Document passage →
※ ※ ※

An Arthur woman is in Houston, Texas helping to rescue animals in the aftermath of Hurricane Harvey.
“It’s been a harrowing few days,” said Tracie Dawson-Groshaw, one of the executive directors of Dog Speed Animal Rescue and Transport Society in a Sept. 5 email.
“Driving though water flooded roads in the dead of night.
“Being told we needed to be decontaminated because we were in the water which has tested positive for E. coli and a flesh eating bacteria.”
Dawson-Groshaw left for Texas on Sept. 1.
“There’s a huge need all over so I can’t even tell you specifics about what I’m going to be doing,” Dawson-Groshaw said in an interview on Aug. 31.
“I know I will be going to the Fifth Ward in Texas because there’s a huge need there and one of our co-rescuers is the founder of the Forgotten Dogs of the Fifth Ward in Houston.”
On Sept. 5 Dawson-Groshaw said her team had rescued seven cats, seven turtles, two bearded dragons and two parakeets in the Beaumont/Vidor area.
“We’ll be on the streets pulling stranded dogs and human beings,” she said in last week’s interview. “Whatever needs to be done. It’s not just animal based.

※ ※ ※

Information supplied →
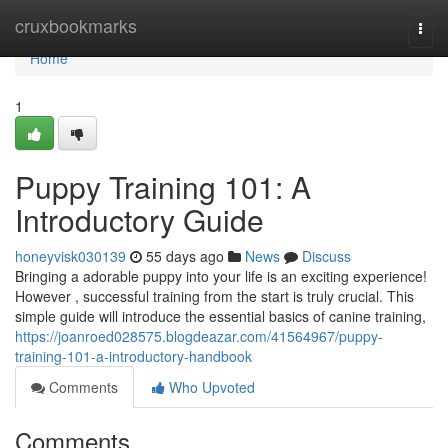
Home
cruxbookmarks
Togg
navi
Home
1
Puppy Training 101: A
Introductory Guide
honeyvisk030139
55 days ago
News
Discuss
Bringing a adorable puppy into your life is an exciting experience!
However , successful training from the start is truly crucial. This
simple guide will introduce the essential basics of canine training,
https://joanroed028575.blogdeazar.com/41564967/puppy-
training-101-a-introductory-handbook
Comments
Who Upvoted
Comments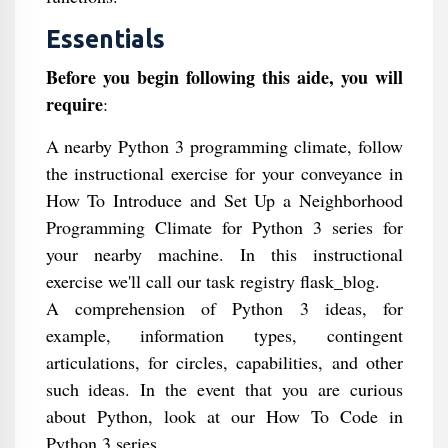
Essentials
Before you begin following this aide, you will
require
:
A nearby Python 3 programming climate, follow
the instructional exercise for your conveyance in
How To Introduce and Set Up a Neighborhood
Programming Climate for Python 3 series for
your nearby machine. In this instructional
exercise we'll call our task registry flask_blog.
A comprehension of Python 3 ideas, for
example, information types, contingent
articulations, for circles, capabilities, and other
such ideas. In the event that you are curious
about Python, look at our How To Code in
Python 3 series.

※ ※ ※

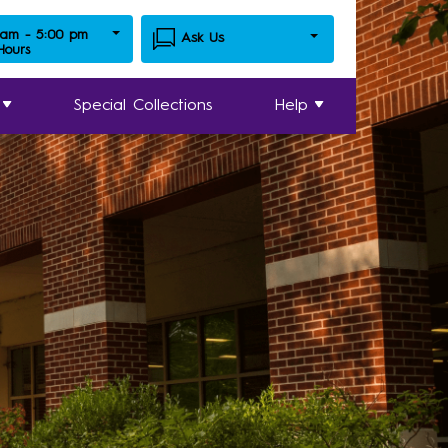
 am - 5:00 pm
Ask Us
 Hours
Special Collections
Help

※ ※ ※

Activities →
**1.** List each kind of animal, with its number, that the Hurricane Harvey rescue article says the team rescued in the Beaumont/Vidor area.
**2.** Pick up the Hurricane Harvey rescue article after its final sentence and continue it.
The data above is separate material and is unrelated to the Hurricane Harvey rescue article.

Responses for each task →
**1.**
- Cats: seven
- Turtles: seven
- Bearded dragons: two
- Parakeets: two

**2.**
“Sometimes it will be animals and their people. Everything you see that’s happening on TV is what we’ll be doing.”
This is not Dawson-Groshaw’s first time helping in the aftermath of a natural disaster.
She was in New Orleans after Hurricane Katrina, in Chile after an earthquake, and in Brazil and Thailand after floods. She travels with a group she met in New Orleans after Katrina.
“We’re calling ourselves the Katrina Veterans,” she said, adding all the “veterans” are swift-water trained and ice-rescue trained.
“Everything that we have learned up to this point is going to be utilized (in Texas), but we’re probably going to learn some more.”
It was the Forgotten Dogs of the Fifth Ward organization that asked Dawson-Groshaw and the other “Katrina veterans” to mobilize and head to Texas.
“They’re not asking for rogue rescuers right now, they’re asking for experienced people with training ,” said Dawson-Groshaw.
“In time there will be a need for regular volunteers; people who can go and work in the shelters and do dishes and do laundry and that kind of thing …
“But for right now because it’s so new … they’re asking just for people with boating experience, credentials and all the things that you need to be prepared and not get yourself hurt in those kind of situations.”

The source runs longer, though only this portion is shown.